## WHAT IS EXPECTED
Print the listing below exactly, images excluded.

## DATA SEGMENT
##############################
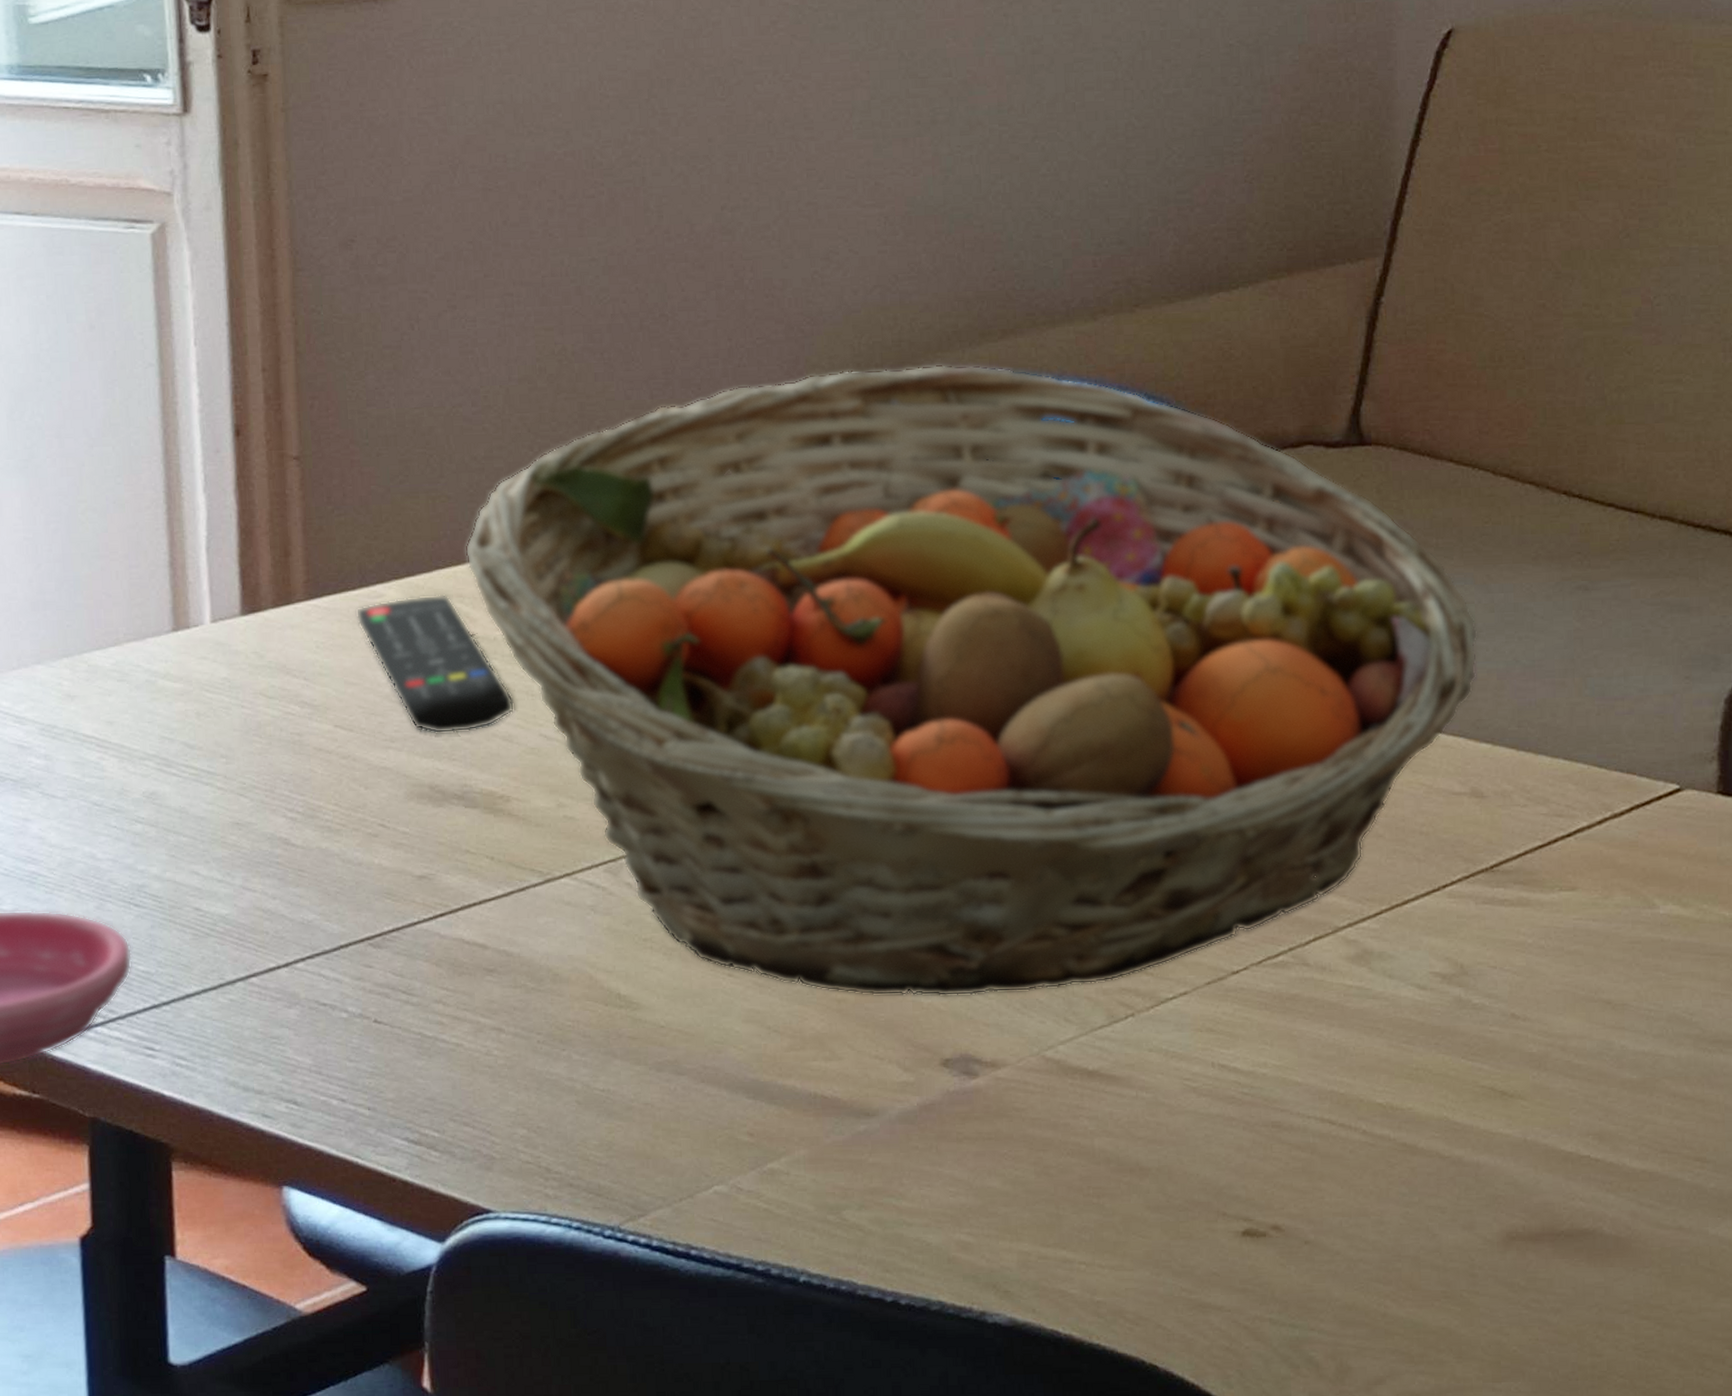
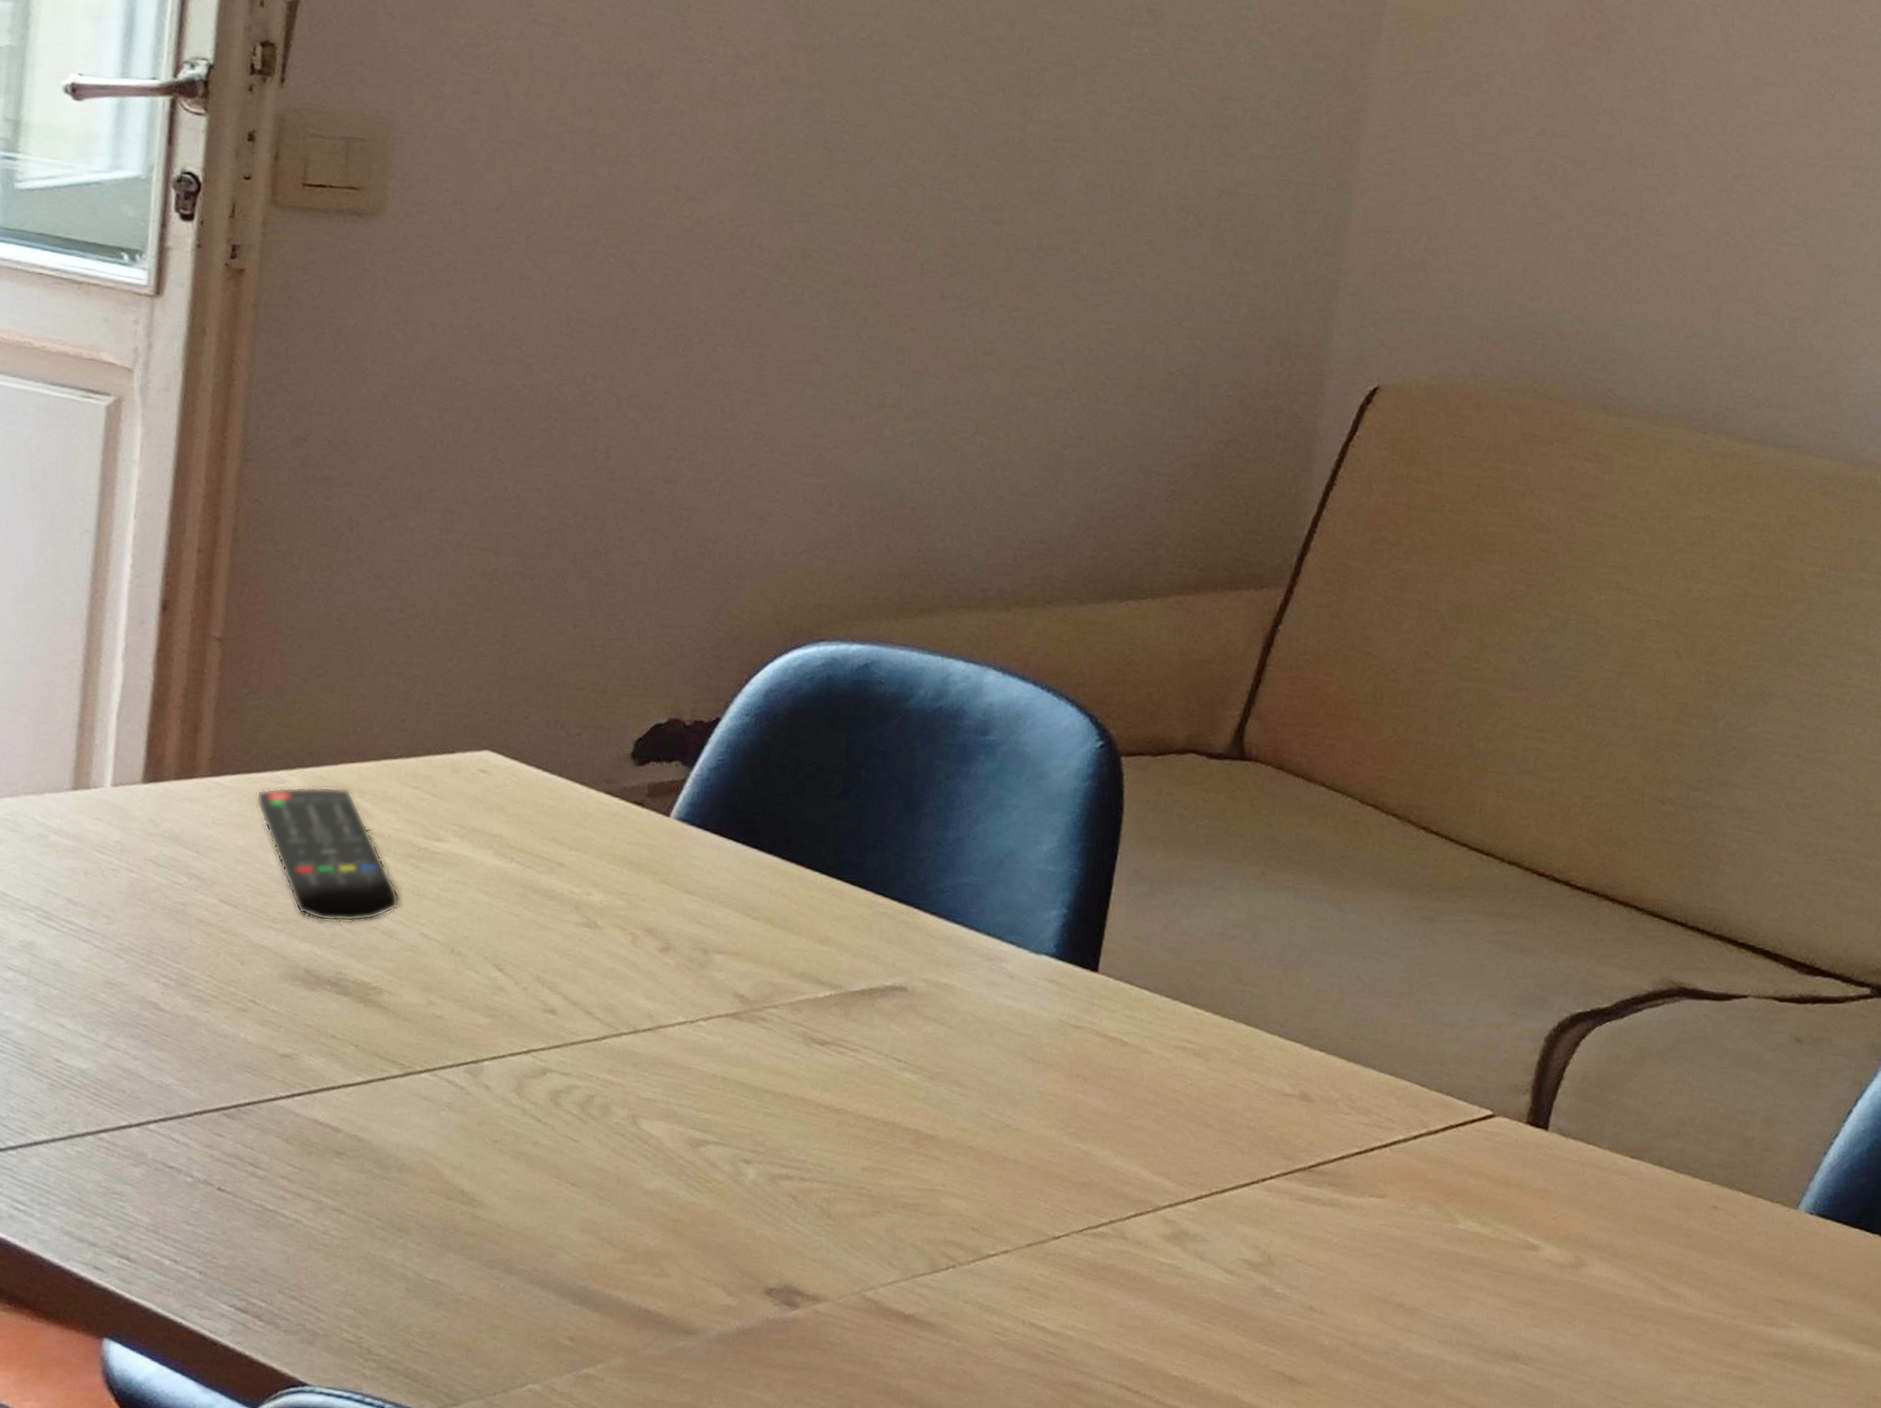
fruit basket: present [465,364,1478,997] -> none [372,625,1327,1234]

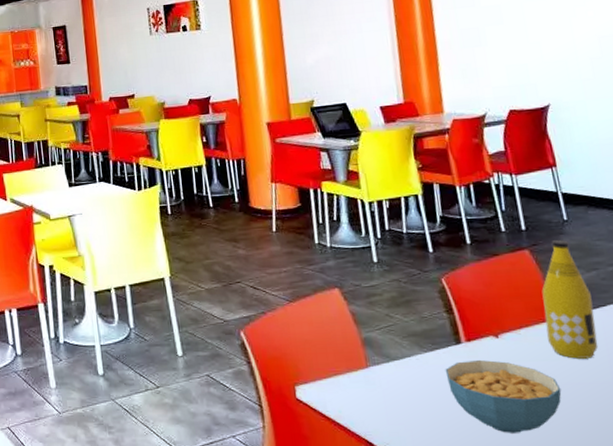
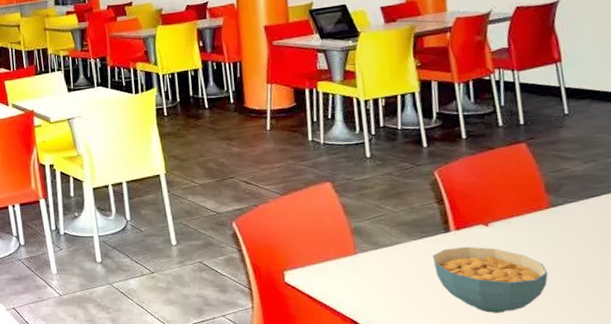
bottle: present [541,239,598,359] -> none [536,132,590,245]

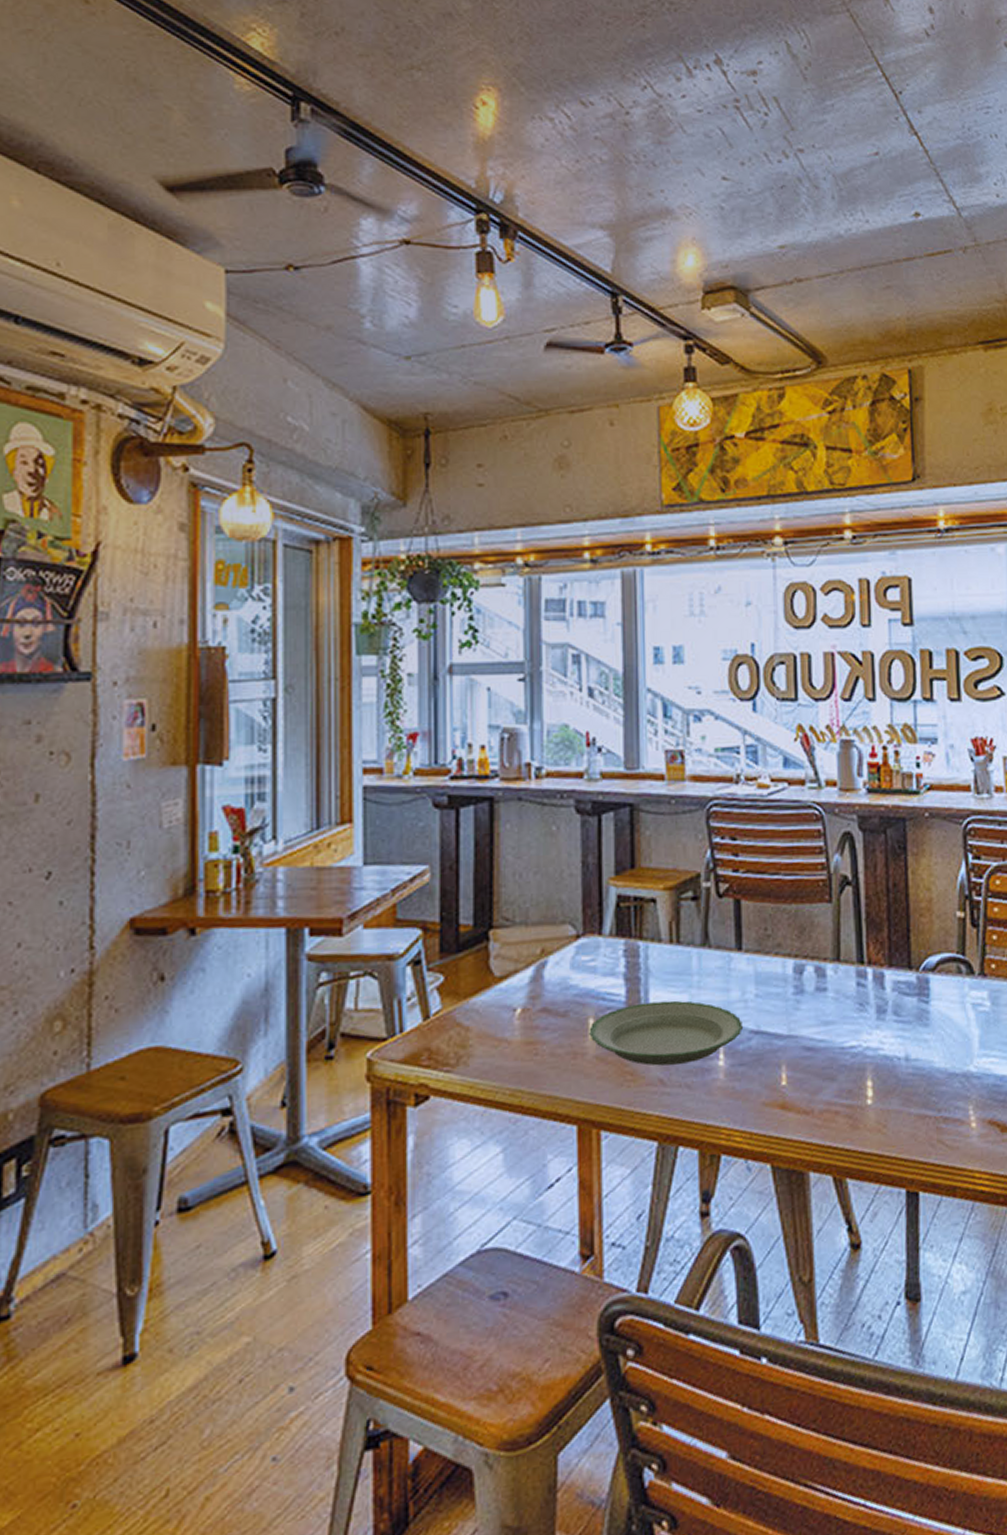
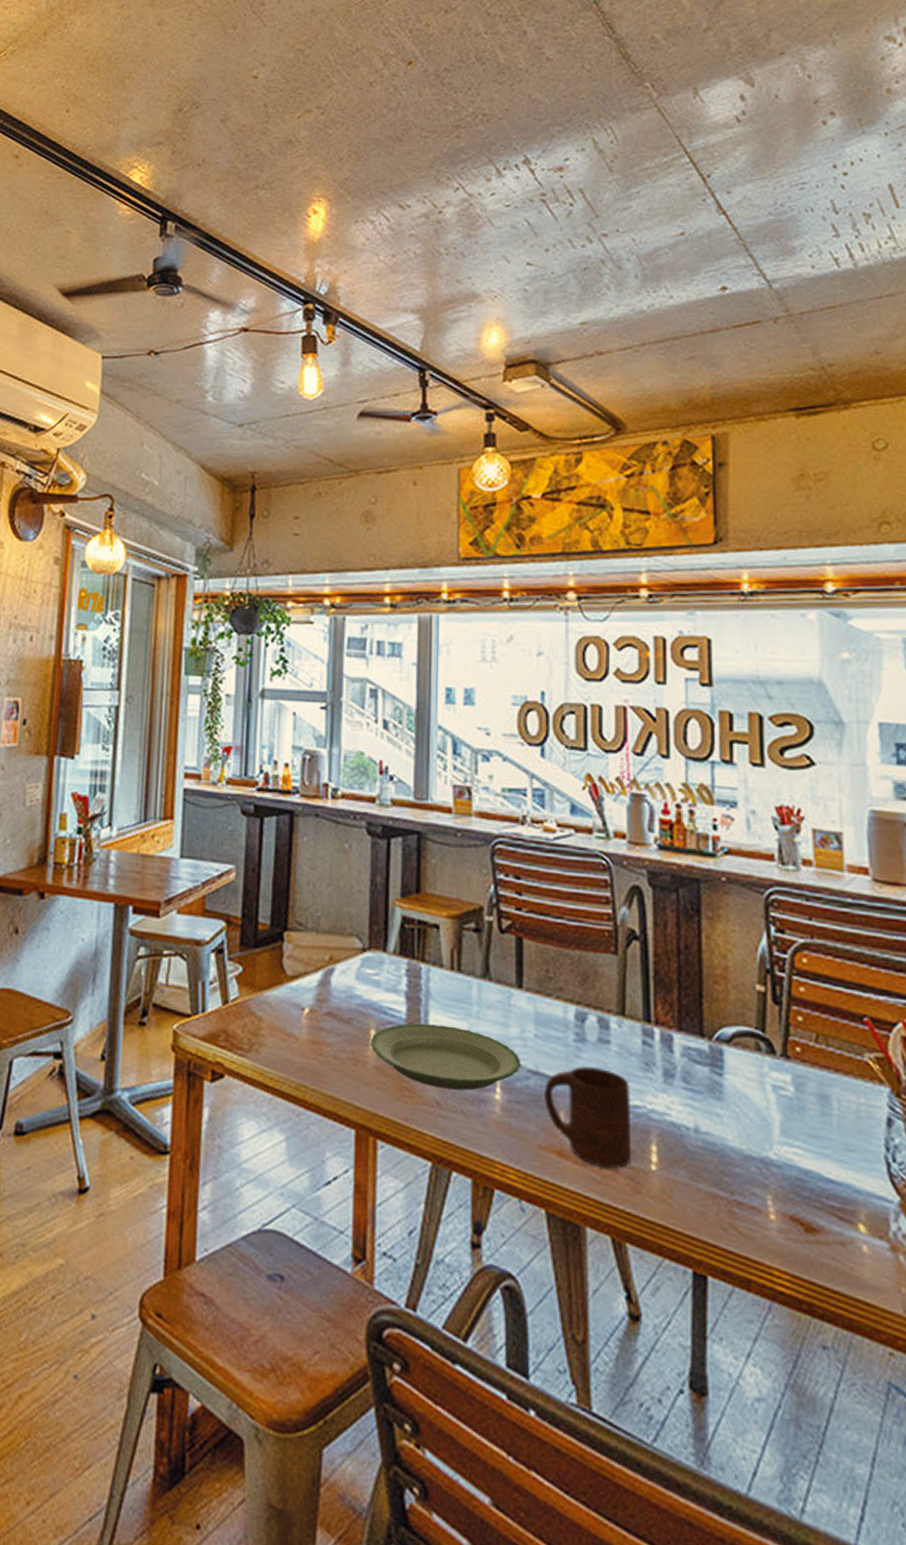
cup: none [766,1016,850,1112] -> present [545,1066,632,1169]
##############################
## SOLVED EXERCISE
fruit basket: present [465,364,1478,997] -> none [372,625,1327,1234]

bottle: present [541,239,598,359] -> none [536,132,590,245]

cup: none [766,1016,850,1112] -> present [545,1066,632,1169]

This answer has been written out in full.